The Hyades cluster is easy to find by using Orion’s Belt, a compact and noticeable line of three blue-white stars in the constellation Orion the Hunter. Draw a line westward (generally toward your sunset direction) through the Belt stars, and you will come to the bright reddish star Aldebaran, the Bull’s fiery red eye.
Although Aldebaran isn’t a true member of the Hyades star cluster, this bright star is a great guide to this cluster. In fact, Aldebaran is only about 65 light-years distant. The Hyades lies about 2 1/2 times farther off. This is what we call a “line-of-sight coincidence.”
The V-shaped figure of stars (except Aldebaran) highlights the brightest of the Hyades’ few hundred stars. A dozen or more Hyades stars are visible to the unaided eye in a dark country sky, but several dozen of the cluster’s stars can be resolved through binoculars or low power in a telescope. From the Northern Hemisphere, the Hyades are best seen in the evening sky from around January to April.
The constellation Taurus the Bull is home to another bright star cluster, the Pleiades. The Pleiades cluster is more distant than the Hyades at some 430 light-years away. Both the Hyades and Pleiades are easily visible to the unaided eye. Also, both are enhanced by viewing with binoculars.
History and mythology of the Hyades star cluster
According to sky lore, the teary Hyades are the daughters of Atlas and Aethra, who are forever crying for their brother Hyas, who was killed by a lion or a boar. The Hyades are the half-sisters to the Pleiades, the daughters of Atlas and Pleione. The gods purposely kept Atlas’ daughters – the Hyades and the Pleaides – out of reach of Orion, giving them a safe haven from his lustful pursuits.
The gods transformed Hyas into the constellation Aquarius, and the lion that killed him into the constellation Leo. The gods placed Aquarius and Leo on opposite sides of the sky for Hyas’ protection. That’s why Aquarius and Leo do not appear in the same sky together. As one constellation sets in the west, the other rises in the east – and vice versa.
Although the Hyades and Pleaides are half-sisters in mythology, science finds no close relationship in space between these two star clusters.

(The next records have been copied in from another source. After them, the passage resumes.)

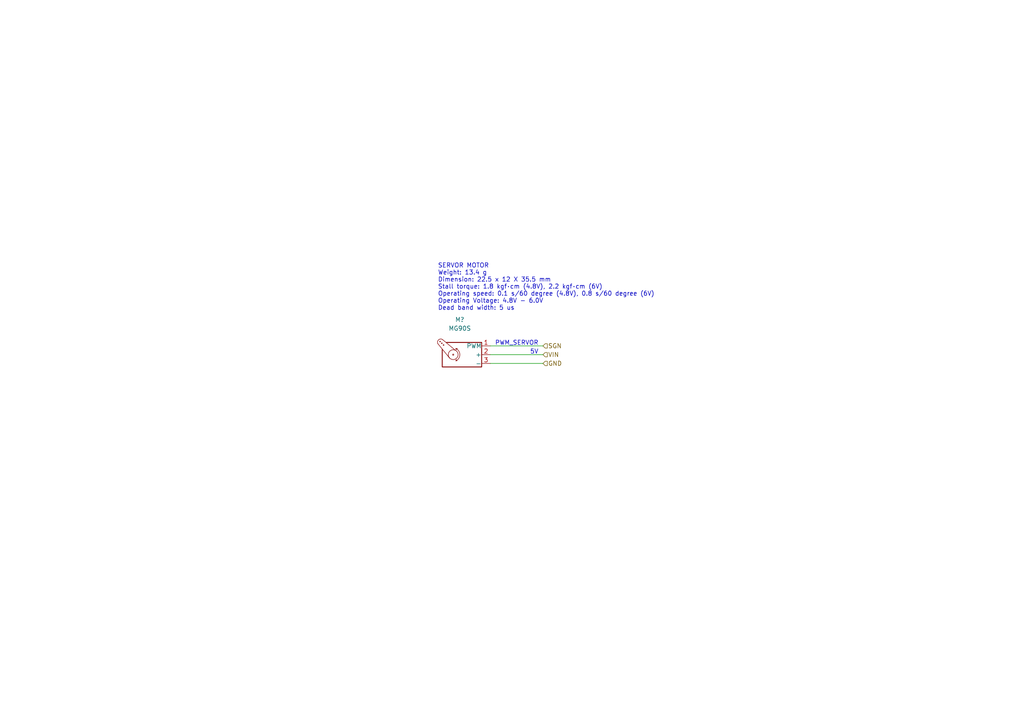
<source format=kicad_sch>
(kicad_sch (version 20211123) (generator eeschema)

  (uuid 1c315fd6-c205-4644-b5ee-bd7e80a311eb)

  (paper "A4")

  (title_block
    (company "Version: ADA 0-0-0")
    (comment 1 "Low Fidelity Prototyped")
    (comment 3 "Author: Thiago Martins de Sousa")
    (comment 4 "UnB - FGA | Eletronic Engineering")
  )

  


  (wire (pts (xy 142.24 105.41) (xy 157.48 105.41))
    (stroke (width 0) (type default) (color 0 0 0 0))
    (uuid 10427367-0c34-4404-ae3e-8403afed373b)
  )
  (wire (pts (xy 142.24 102.87) (xy 157.48 102.87))
    (stroke (width 0) (type default) (color 0 0 0 0))
    (uuid 3f28c63f-84b8-4f4a-ac26-befb916b2f49)
  )
  (wire (pts (xy 142.24 100.33) (xy 157.48 100.33))
    (stroke (width 0) (type default) (color 0 0 0 0))
    (uuid f0f106df-9910-4b7c-96a2-40382fa01c91)
  )

  (text "5V\n" (at 156.21 102.87 180)
    (effects (font (size 1.27 1.27)) (justify right bottom))
    (uuid 276cca82-82e5-4fe8-83e3-a37258aedeb9)
  )
  (text "PWM_SERVOR" (at 156.21 100.33 180)
    (effects (font (size 1.27 1.27)) (justify right bottom))
    (uuid 2c9cb2f8-1da7-4955-8774-681dfc987c23)
  )
  (text "SERVOR MOTOR\nWeight: 13.4 g\nDimension: 22.5 x 12 X 35.5 mm\nStall torque: 1.8 kgf·cm (4.8V), 2.2 kgf·cm (6V)\nOperating speed: 0.1 s/60 degree (4.8V), 0.8 s/60 degree (6V)\nOperating Voltage: 4.8V - 6.0V\nDead band width: 5 us\n"
    (at 127 90.17 0)
    (effects (font (size 1.27 1.27)) (justify left bottom))
    (uuid 868d0d03-bd8d-4a55-9847-c1229a2ed376)
  )

  (hierarchical_label "VIN" (shape input) (at 157.48 102.87 0)
    (effects (font (size 1.27 1.27)) (justify left))
    (uuid 0d7efde2-2b74-4f66-862c-f8b58effaadd)
  )
  (hierarchical_label "GND" (shape input) (at 157.48 105.41 0)
    (effects (font (size 1.27 1.27)) (justify left))
    (uuid 5a313f97-a483-4176-a284-55503f449a24)
  )
  (hierarchical_label "SGN" (shape input) (at 157.48 100.33 0)
    (effects (font (size 1.27 1.27)) (justify left))
    (uuid 8e4fb106-7036-4d5a-bddb-de4999e5045c)
  )

  (symbol (lib_id "Motor:Motor_Servo") (at 134.62 102.87 0) (mirror y) (unit 1)
    (in_bom yes) (on_board yes) (fields_autoplaced)
    (uuid 22efbd29-3f3a-49c5-a3cc-77c10abf34c4)
    (property "Reference" "M?" (id 0) (at 133.3611 92.71 0))
    (property "Value" "MG90S" (id 1) (at 133.3611 95.25 0))
    (property "Footprint" "" (id 2) (at 134.62 107.696 0)
      (effects (font (size 1.27 1.27)) hide)
    )
    (property "Datasheet" "https://www.electronicoscaldas.com/datasheet/MG90S_Tower-Pro.pdf" (id 3) (at 134.62 107.696 0)
      (effects (font (size 1.27 1.27)) hide)
    )
    (pin "1" (uuid 278d2627-0c6f-4720-8297-b7dd00d53d78))
    (pin "2" (uuid 6fa29154-b649-4ce1-8d7d-eff997ee3553))
    (pin "3" (uuid 91eac4c6-51f2-424e-a1aa-15504bc45ac9))
  )
)

</source>
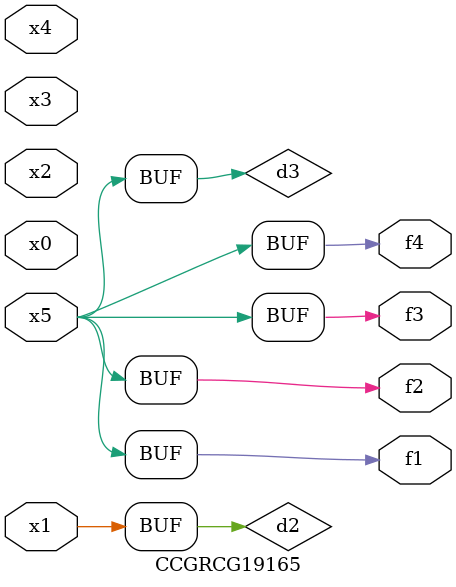
<source format=v>
module CCGRCG19165(
	input x0, x1, x2, x3, x4, x5,
	output f1, f2, f3, f4
);

	wire d1, d2, d3;

	not (d1, x5);
	or (d2, x1);
	xnor (d3, d1);
	assign f1 = d3;
	assign f2 = d3;
	assign f3 = d3;
	assign f4 = d3;
endmodule

</source>
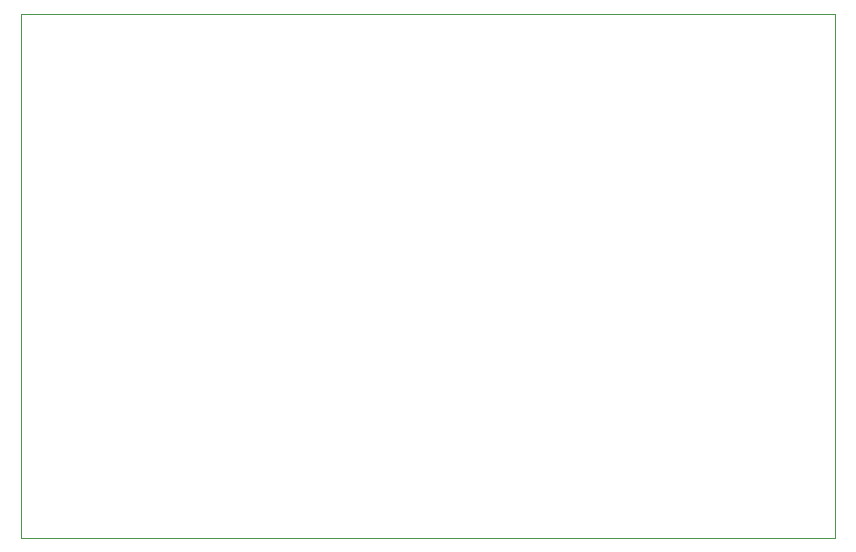
<source format=gbr>
%TF.GenerationSoftware,KiCad,Pcbnew,(5.1.10)-1*%
%TF.CreationDate,2021-10-23T23:50:14-04:00*%
%TF.ProjectId,pid_smt_oven,7069645f-736d-4745-9f6f-76656e2e6b69,rev?*%
%TF.SameCoordinates,Original*%
%TF.FileFunction,Profile,NP*%
%FSLAX46Y46*%
G04 Gerber Fmt 4.6, Leading zero omitted, Abs format (unit mm)*
G04 Created by KiCad (PCBNEW (5.1.10)-1) date 2021-10-23 23:50:14*
%MOMM*%
%LPD*%
G01*
G04 APERTURE LIST*
%TA.AperFunction,Profile*%
%ADD10C,0.100000*%
%TD*%
G04 APERTURE END LIST*
D10*
X72700000Y-4000000D02*
X72700000Y-48400000D01*
X3800000Y-4000000D02*
X72700000Y-4000000D01*
X3800000Y-48400000D02*
X3800000Y-4000000D01*
X72700000Y-48400000D02*
X3800000Y-48400000D01*
M02*

</source>
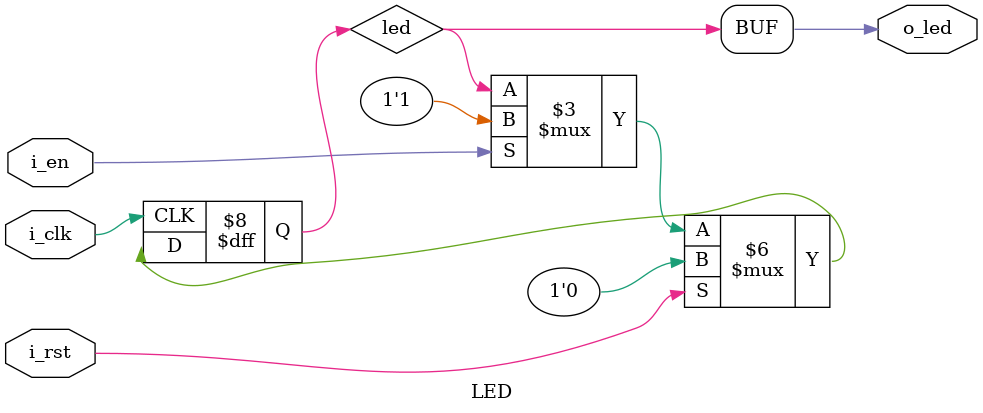
<source format=sv>
`timescale 1ns / 1ps

module LED(
    // input ports
    input wire      i_clk   ,
    input wire      i_rst   ,
    input wire      i_en    ,
    output wire     o_led
    );
    
    // RTL Code
    reg led;
    initial led = 0;
    
    // assign register to wire
    assign o_led = led;
    
    // sequential logic : operate with clock
    always @ (posedge i_clk) begin
        // Reset
        if (i_rst) begin
            led <= 0;
        end
        // Run
        else begin
            if (i_en) begin
                led <= 1;
            end
        end
    end
    
endmodule

</source>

Astronomers find that the Pleiades are composed of hot blue-white suns in the heyday of youth, which puts the age of the cluster at about 100 million years. In contrast, the cooler red giant and white dwarf stars found in the Hyades indicate a vastly older cluster over 600 million years old.

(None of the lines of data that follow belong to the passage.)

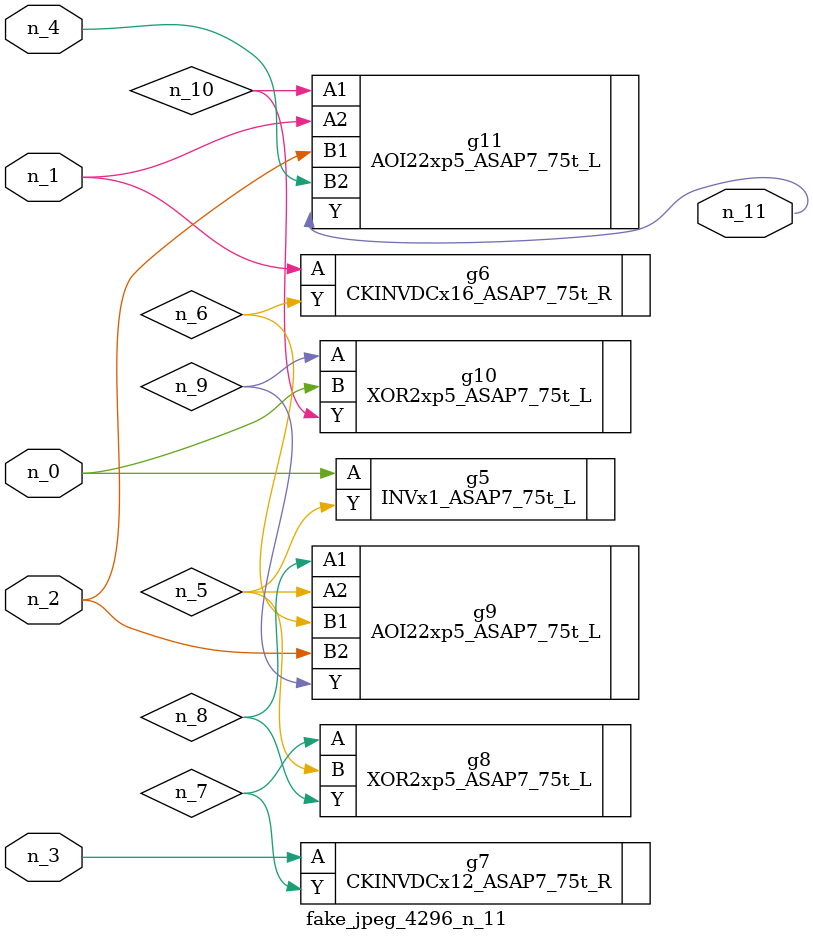
<source format=v>
module fake_jpeg_4296_n_11 (n_3, n_2, n_1, n_0, n_4, n_11);

input n_3;
input n_2;
input n_1;
input n_0;
input n_4;

output n_11;

wire n_10;
wire n_8;
wire n_9;
wire n_6;
wire n_5;
wire n_7;

INVx1_ASAP7_75t_L g5 ( 
.A(n_0),
.Y(n_5)
);

CKINVDCx16_ASAP7_75t_R g6 ( 
.A(n_1),
.Y(n_6)
);

CKINVDCx12_ASAP7_75t_R g7 ( 
.A(n_3),
.Y(n_7)
);

XOR2xp5_ASAP7_75t_L g8 ( 
.A(n_7),
.B(n_5),
.Y(n_8)
);

AOI22xp5_ASAP7_75t_L g9 ( 
.A1(n_8),
.A2(n_5),
.B1(n_6),
.B2(n_2),
.Y(n_9)
);

XOR2xp5_ASAP7_75t_L g10 ( 
.A(n_9),
.B(n_0),
.Y(n_10)
);

AOI22xp5_ASAP7_75t_L g11 ( 
.A1(n_10),
.A2(n_1),
.B1(n_2),
.B2(n_4),
.Y(n_11)
);


endmodule
</source>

Interestingly, astronomers suspect an actual kinship between the Hyades cluster and the Beehive star cluster in the constellation Cancer the Crab. Even though these two star clusters are separated from one another by hundreds of light-years, they are akin in age and travel in a similar direction in space. This leads astronomers to believe that these clusters might have originated from the same gaseous nebula some 700 to 800 million years ago.
Bottom line: On January and February evenings, look for a V-shaped pattern of stars. The Hyades star cluster represents the face of Taurus the Bull. The cluster is easy to spot and beautiful through binoculars.